BEGIN

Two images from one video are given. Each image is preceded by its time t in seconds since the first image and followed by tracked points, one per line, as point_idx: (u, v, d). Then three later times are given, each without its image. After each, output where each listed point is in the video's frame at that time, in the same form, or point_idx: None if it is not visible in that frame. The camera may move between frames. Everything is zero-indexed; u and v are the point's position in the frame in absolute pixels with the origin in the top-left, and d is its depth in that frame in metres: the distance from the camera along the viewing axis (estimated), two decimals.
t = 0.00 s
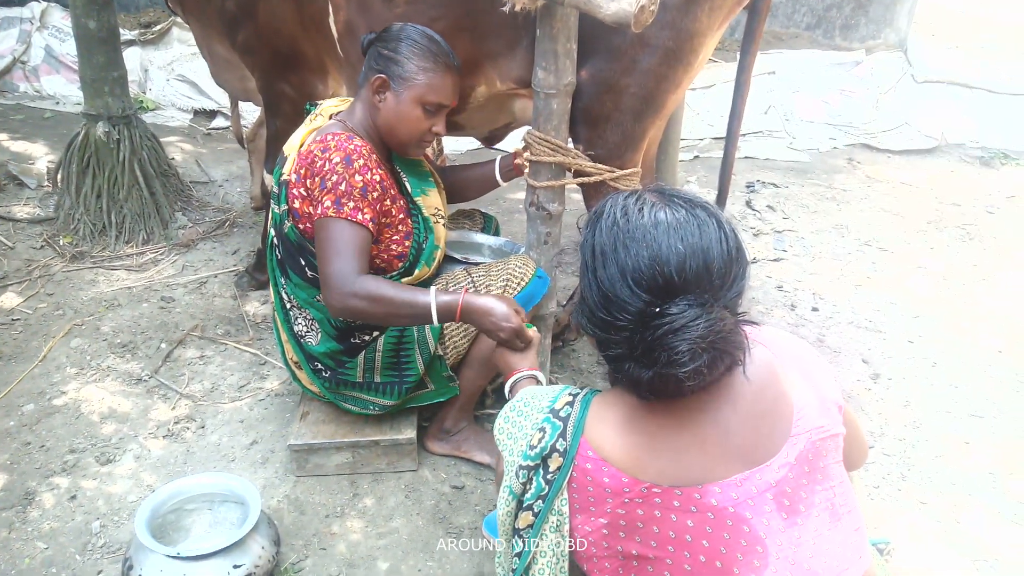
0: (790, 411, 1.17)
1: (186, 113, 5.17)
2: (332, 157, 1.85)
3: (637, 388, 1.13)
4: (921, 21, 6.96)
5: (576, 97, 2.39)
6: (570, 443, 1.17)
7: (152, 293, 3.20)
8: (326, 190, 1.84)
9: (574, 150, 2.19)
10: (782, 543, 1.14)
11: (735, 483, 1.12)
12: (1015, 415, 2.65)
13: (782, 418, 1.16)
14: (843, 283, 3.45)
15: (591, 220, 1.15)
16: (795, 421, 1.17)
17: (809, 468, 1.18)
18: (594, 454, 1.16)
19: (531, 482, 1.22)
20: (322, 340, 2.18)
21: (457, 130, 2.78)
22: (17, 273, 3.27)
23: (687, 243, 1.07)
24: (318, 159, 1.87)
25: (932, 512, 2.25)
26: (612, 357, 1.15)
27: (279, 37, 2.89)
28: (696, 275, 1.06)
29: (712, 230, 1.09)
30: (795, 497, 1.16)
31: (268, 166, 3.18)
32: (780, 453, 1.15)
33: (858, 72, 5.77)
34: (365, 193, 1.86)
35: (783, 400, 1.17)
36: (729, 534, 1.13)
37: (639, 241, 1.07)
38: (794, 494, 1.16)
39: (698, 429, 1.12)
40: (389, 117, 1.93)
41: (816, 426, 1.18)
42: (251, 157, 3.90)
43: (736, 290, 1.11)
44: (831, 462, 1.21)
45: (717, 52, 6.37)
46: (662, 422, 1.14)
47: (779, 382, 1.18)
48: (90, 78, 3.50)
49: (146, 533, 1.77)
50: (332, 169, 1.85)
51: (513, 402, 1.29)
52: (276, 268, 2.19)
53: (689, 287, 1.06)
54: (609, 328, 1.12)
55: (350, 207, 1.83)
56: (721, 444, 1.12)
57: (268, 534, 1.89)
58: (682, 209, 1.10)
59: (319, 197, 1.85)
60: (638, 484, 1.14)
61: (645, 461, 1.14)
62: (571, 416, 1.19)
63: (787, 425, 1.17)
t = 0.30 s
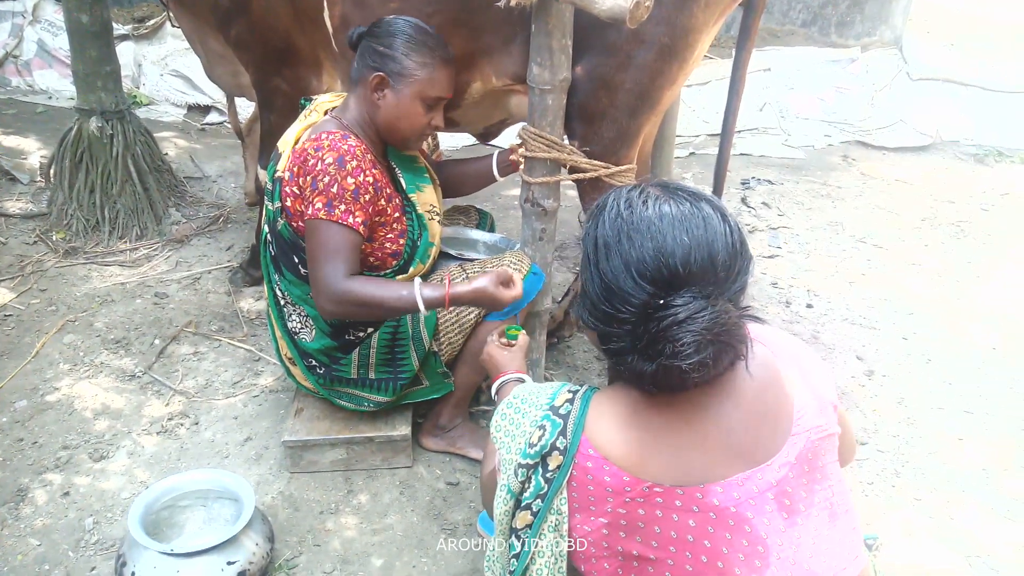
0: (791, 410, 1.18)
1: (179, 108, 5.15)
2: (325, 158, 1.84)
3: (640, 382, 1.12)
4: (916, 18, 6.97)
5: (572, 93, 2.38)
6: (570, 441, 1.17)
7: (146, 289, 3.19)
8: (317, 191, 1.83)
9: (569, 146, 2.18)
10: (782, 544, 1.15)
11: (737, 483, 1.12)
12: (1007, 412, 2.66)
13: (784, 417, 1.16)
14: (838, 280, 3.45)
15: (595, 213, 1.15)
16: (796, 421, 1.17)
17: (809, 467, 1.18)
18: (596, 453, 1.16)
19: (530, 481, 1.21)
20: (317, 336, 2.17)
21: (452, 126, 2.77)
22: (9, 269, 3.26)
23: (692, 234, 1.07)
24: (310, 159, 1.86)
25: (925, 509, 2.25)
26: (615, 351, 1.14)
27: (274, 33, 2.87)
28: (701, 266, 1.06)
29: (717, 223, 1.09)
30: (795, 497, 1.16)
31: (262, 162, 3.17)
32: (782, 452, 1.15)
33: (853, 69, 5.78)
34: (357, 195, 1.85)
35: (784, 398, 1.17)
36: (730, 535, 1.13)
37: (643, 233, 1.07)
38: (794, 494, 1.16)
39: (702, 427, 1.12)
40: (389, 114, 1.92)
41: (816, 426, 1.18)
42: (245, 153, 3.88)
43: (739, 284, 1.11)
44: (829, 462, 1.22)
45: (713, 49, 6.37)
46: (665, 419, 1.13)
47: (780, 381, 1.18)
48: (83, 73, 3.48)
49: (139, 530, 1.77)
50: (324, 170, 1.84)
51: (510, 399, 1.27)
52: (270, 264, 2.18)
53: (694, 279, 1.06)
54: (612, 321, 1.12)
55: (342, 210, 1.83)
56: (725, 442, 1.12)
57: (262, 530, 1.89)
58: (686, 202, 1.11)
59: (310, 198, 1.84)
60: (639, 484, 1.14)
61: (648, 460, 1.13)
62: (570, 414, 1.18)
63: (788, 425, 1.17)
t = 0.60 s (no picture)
0: (793, 414, 1.18)
1: (174, 103, 5.12)
2: (337, 150, 1.85)
3: (634, 388, 1.12)
4: (913, 15, 6.97)
5: (568, 89, 2.38)
6: (570, 445, 1.15)
7: (140, 284, 3.18)
8: (348, 184, 1.85)
9: (565, 142, 2.17)
10: (785, 550, 1.16)
11: (740, 488, 1.13)
12: (1002, 409, 2.67)
13: (786, 422, 1.17)
14: (834, 277, 3.45)
15: (586, 214, 1.15)
16: (799, 426, 1.18)
17: (810, 473, 1.19)
18: (597, 457, 1.15)
19: (529, 486, 1.20)
20: (311, 334, 2.18)
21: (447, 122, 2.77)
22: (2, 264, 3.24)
23: (685, 235, 1.06)
24: (320, 155, 1.86)
25: (919, 505, 2.26)
26: (608, 354, 1.14)
27: (269, 27, 2.86)
28: (693, 269, 1.05)
29: (710, 223, 1.08)
30: (798, 503, 1.17)
31: (257, 157, 3.15)
32: (784, 458, 1.16)
33: (849, 66, 5.78)
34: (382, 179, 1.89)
35: (786, 402, 1.17)
36: (733, 541, 1.13)
37: (635, 235, 1.07)
38: (797, 500, 1.17)
39: (704, 433, 1.12)
40: (388, 107, 1.94)
41: (817, 431, 1.19)
42: (240, 148, 3.87)
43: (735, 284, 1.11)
44: (831, 467, 1.23)
45: (709, 45, 6.36)
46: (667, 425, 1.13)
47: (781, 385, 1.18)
48: (76, 67, 3.46)
49: (132, 526, 1.76)
50: (343, 163, 1.84)
51: (507, 402, 1.26)
52: (263, 262, 2.19)
53: (687, 281, 1.06)
54: (605, 325, 1.12)
55: (379, 196, 1.87)
56: (727, 448, 1.12)
57: (256, 527, 1.88)
58: (678, 201, 1.10)
59: (342, 193, 1.85)
60: (641, 488, 1.14)
61: (648, 465, 1.13)
62: (571, 416, 1.17)
63: (791, 430, 1.17)
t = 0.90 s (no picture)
0: (794, 417, 1.17)
1: (172, 99, 5.11)
2: (359, 139, 1.89)
3: (625, 392, 1.12)
4: (913, 11, 6.96)
5: (567, 85, 2.37)
6: (569, 456, 1.13)
7: (138, 281, 3.17)
8: (379, 169, 1.92)
9: (565, 138, 2.17)
10: (788, 556, 1.15)
11: (743, 496, 1.12)
12: (1001, 405, 2.67)
13: (787, 426, 1.16)
14: (833, 273, 3.45)
15: (573, 216, 1.15)
16: (800, 429, 1.18)
17: (812, 476, 1.19)
18: (596, 467, 1.13)
19: (527, 498, 1.17)
20: (309, 331, 2.18)
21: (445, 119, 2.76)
22: None
23: (669, 233, 1.06)
24: (342, 146, 1.88)
25: (918, 502, 2.26)
26: (599, 358, 1.14)
27: (266, 23, 2.85)
28: (679, 267, 1.05)
29: (695, 221, 1.08)
30: (800, 508, 1.17)
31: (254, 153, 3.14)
32: (786, 462, 1.16)
33: (848, 61, 5.77)
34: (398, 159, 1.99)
35: (788, 404, 1.17)
36: (736, 549, 1.13)
37: (619, 235, 1.07)
38: (799, 505, 1.17)
39: (704, 440, 1.12)
40: (381, 98, 1.96)
41: (818, 434, 1.19)
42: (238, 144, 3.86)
43: (726, 282, 1.10)
44: (832, 470, 1.23)
45: (709, 40, 6.35)
46: (665, 432, 1.12)
47: (782, 387, 1.18)
48: (74, 62, 3.44)
49: (130, 522, 1.76)
50: (369, 150, 1.90)
51: (502, 408, 1.23)
52: (261, 259, 2.18)
53: (673, 281, 1.05)
54: (595, 328, 1.12)
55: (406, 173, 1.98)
56: (728, 455, 1.12)
57: (255, 524, 1.88)
58: (663, 200, 1.10)
59: (375, 177, 1.92)
60: (642, 498, 1.12)
61: (645, 473, 1.12)
62: (569, 426, 1.15)
63: (792, 435, 1.17)
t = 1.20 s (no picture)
0: (789, 413, 1.17)
1: (165, 93, 5.07)
2: (367, 136, 1.87)
3: (620, 395, 1.12)
4: (908, 3, 6.95)
5: (563, 78, 2.36)
6: (562, 458, 1.13)
7: (133, 276, 3.16)
8: (389, 163, 1.92)
9: (560, 131, 2.15)
10: (786, 553, 1.15)
11: (738, 493, 1.12)
12: (997, 397, 2.67)
13: (782, 422, 1.16)
14: (830, 266, 3.45)
15: (559, 217, 1.14)
16: (795, 424, 1.17)
17: (809, 472, 1.18)
18: (590, 468, 1.13)
19: (520, 501, 1.17)
20: (305, 326, 2.18)
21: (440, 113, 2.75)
22: None
23: (657, 231, 1.05)
24: (350, 144, 1.86)
25: (914, 493, 2.27)
26: (592, 360, 1.13)
27: (259, 15, 2.83)
28: (670, 266, 1.05)
29: (684, 217, 1.07)
30: (797, 504, 1.16)
31: (248, 146, 3.12)
32: (782, 458, 1.15)
33: (844, 53, 5.75)
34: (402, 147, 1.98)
35: (783, 400, 1.17)
36: (733, 548, 1.13)
37: (608, 235, 1.06)
38: (797, 502, 1.16)
39: (698, 438, 1.12)
40: (380, 91, 1.96)
41: (814, 430, 1.18)
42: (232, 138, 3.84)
43: (717, 278, 1.09)
44: (829, 465, 1.22)
45: (704, 32, 6.33)
46: (659, 431, 1.12)
47: (776, 383, 1.18)
48: (65, 55, 3.42)
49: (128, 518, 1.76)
50: (378, 146, 1.89)
51: (493, 410, 1.22)
52: (256, 254, 2.17)
53: (665, 279, 1.05)
54: (587, 330, 1.11)
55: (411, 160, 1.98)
56: (722, 453, 1.12)
57: (252, 519, 1.87)
58: (650, 197, 1.09)
59: (385, 171, 1.92)
60: (636, 499, 1.12)
61: (639, 473, 1.12)
62: (561, 428, 1.15)
63: (787, 430, 1.17)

END

> **YOUR TASK**: Begin with the first line of the entries above and write out each line exactly, ending with the line containing "57: (268, 534, 1.89)". Leave out pictures.

> **COMPLETED EXERCISE**:
Two images from one video are given. Each image is preceded by its time t in seconds since the first image and followed by tracked points, one per line, as point_idx: (u, v, d). Then three later times are given, each without its image. After each, output where each listed point is in the video's frame at that time, in the same form, or point_idx: None if it is not visible in that frame. The camera may move between frames. Everything is zero-indexed; u and v are the point's position in the frame in absolute pixels with the origin in the top-left, and d is its depth in that frame in metres: the distance from the camera along the viewing axis (estimated), two decimals.
t = 0.00 s
0: (790, 411, 1.17)
1: (186, 113, 5.17)
2: (332, 157, 1.85)
3: (637, 388, 1.13)
4: (921, 21, 6.96)
5: (576, 97, 2.39)
6: (570, 443, 1.17)
7: (152, 293, 3.20)
8: (326, 190, 1.84)
9: (574, 150, 2.19)
10: (782, 543, 1.14)
11: (735, 483, 1.12)
12: (1015, 415, 2.65)
13: (782, 418, 1.16)
14: (843, 283, 3.45)
15: (591, 220, 1.15)
16: (795, 421, 1.17)
17: (809, 468, 1.18)
18: (594, 454, 1.16)
19: (531, 482, 1.22)
20: (322, 340, 2.18)
21: (457, 130, 2.78)
22: (17, 273, 3.27)
23: (687, 243, 1.07)
24: (318, 159, 1.87)
25: (932, 512, 2.25)
26: (612, 357, 1.15)
27: (279, 37, 2.89)
28: (696, 275, 1.06)
29: (712, 230, 1.09)
30: (795, 497, 1.16)
31: (268, 166, 3.18)
32: (780, 453, 1.15)
33: (858, 72, 5.77)
34: (365, 193, 1.86)
35: (783, 400, 1.17)
36: (729, 534, 1.13)
37: (639, 241, 1.07)
38: (794, 494, 1.16)
39: (698, 429, 1.12)
40: (389, 117, 1.93)
41: (816, 426, 1.18)
42: (251, 157, 3.90)
43: (736, 290, 1.11)
44: (831, 462, 1.21)
45: (717, 52, 6.37)
46: (662, 422, 1.14)
47: (779, 382, 1.18)
48: (90, 78, 3.50)
49: (146, 533, 1.77)
50: (332, 169, 1.85)
51: (513, 402, 1.29)
52: (276, 268, 2.19)
53: (689, 287, 1.06)
54: (609, 328, 1.12)
55: (350, 207, 1.83)
56: (721, 444, 1.12)
57: (268, 534, 1.89)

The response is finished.